WHAT YOU WILL DO:
In the passage about the Buddha and revenge, where does the writer say they have personally felt the need for revenge?

Test this out yourself. Just go to sleep and dream. You can generate an entire world and even people without any external stimuli at all. Life is but a dream.

The Buddha’s insight was that you can override this simulation. In higher, non-linguistic states he was able to not attach to anything in this life (good or bad). Thus his mind did not create the state we call suffering. Old age, sickness, and death still happened to him but he did not experience them as suffering.

This was his path. It’s almost impossible to follow, but not impossible.

Revenge

3. "He abused me, he defeated me, he robbed me": the hatred of them, who harbour this thought, is not appeased
4. "He abused me, he defeated me, he robbed me": the hatred of them who do not harbor this thought, is appeased

Social reality — the most unreal reality of all — feels, paradoxically, the most real. We feel the need for revenge in a most physical way. Personally I’ve felt this in traffic — the most transient of interactions. Revenge has motivated art from the Ramayana to John Wick. Vengeance can feel dope, but only for an instant. It’s an ephemeral itch for an eternal scratch. Vengeance is both never-lasting and never-ending (re: Gangs Of Wasseypur, if you can spare five hours to really understand).

DATA EXTRACT:

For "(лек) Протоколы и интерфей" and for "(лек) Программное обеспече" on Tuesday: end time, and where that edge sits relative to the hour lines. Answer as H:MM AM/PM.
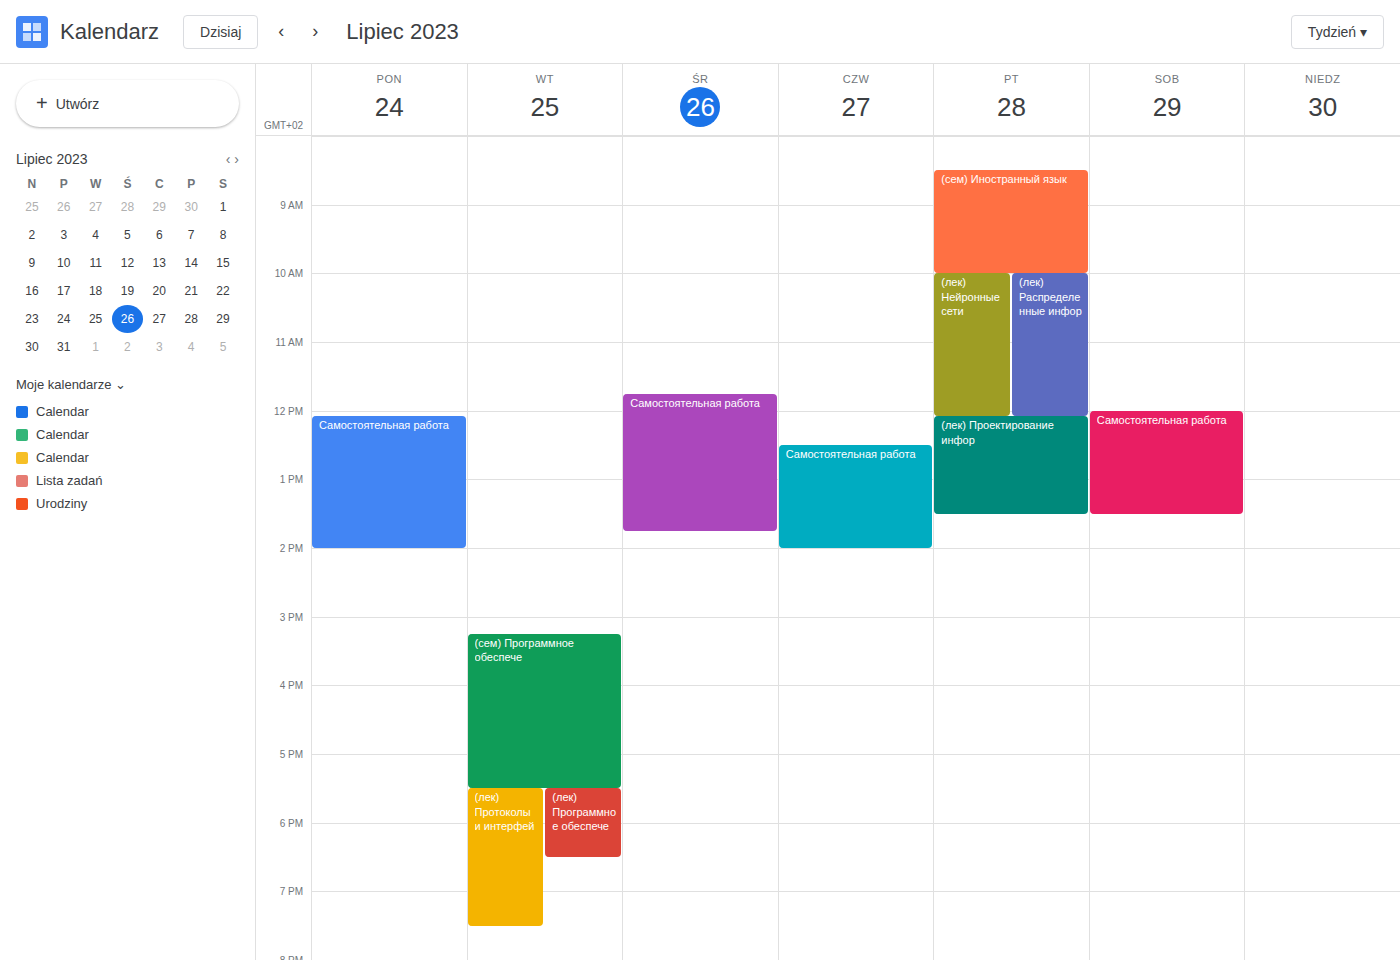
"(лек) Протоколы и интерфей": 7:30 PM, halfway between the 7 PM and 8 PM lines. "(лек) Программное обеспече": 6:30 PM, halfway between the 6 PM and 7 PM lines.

* * *

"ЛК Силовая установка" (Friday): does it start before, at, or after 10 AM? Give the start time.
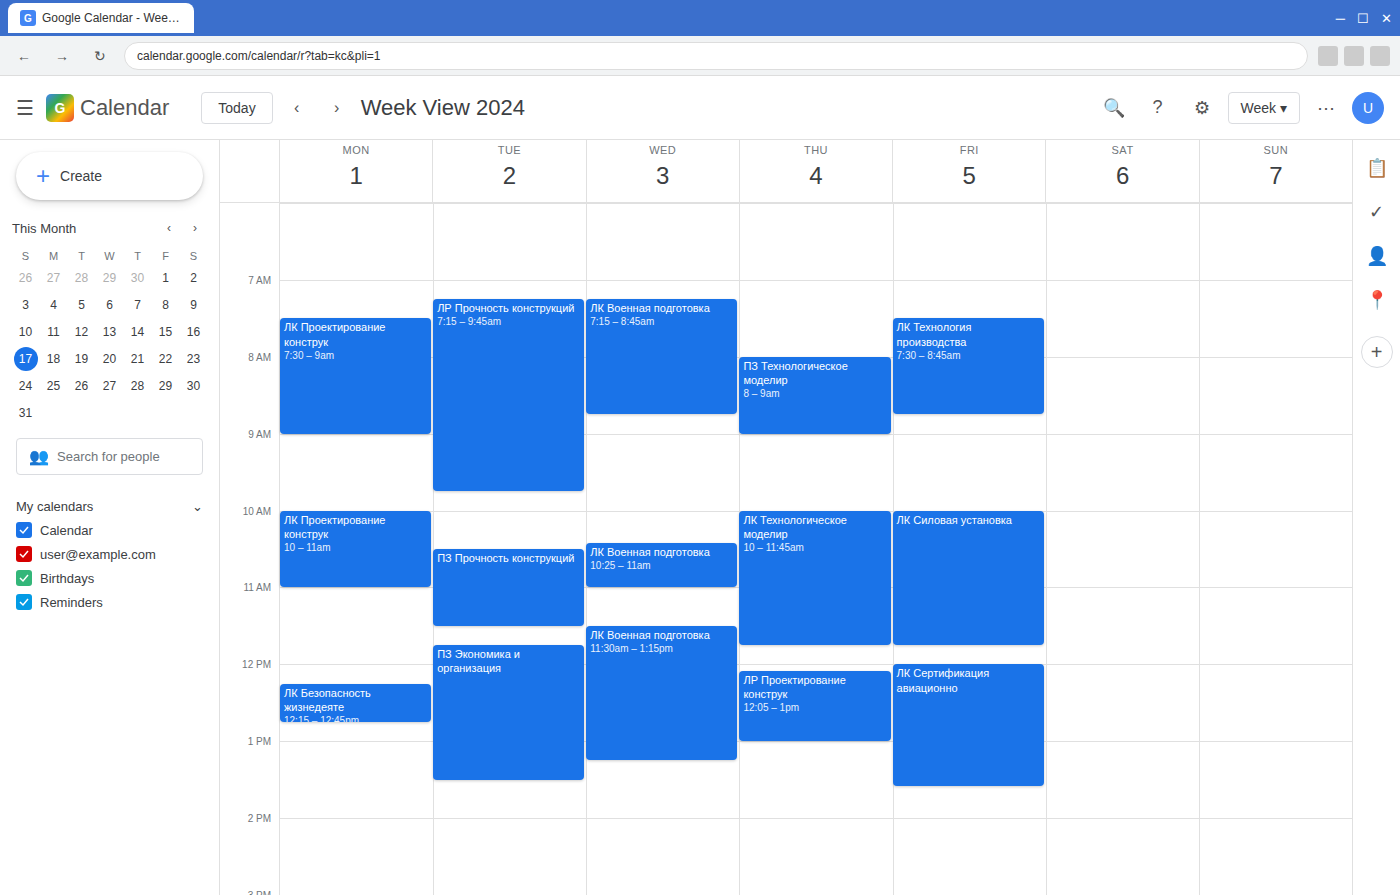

SOLUTION TO THIS TASK:
In traffic.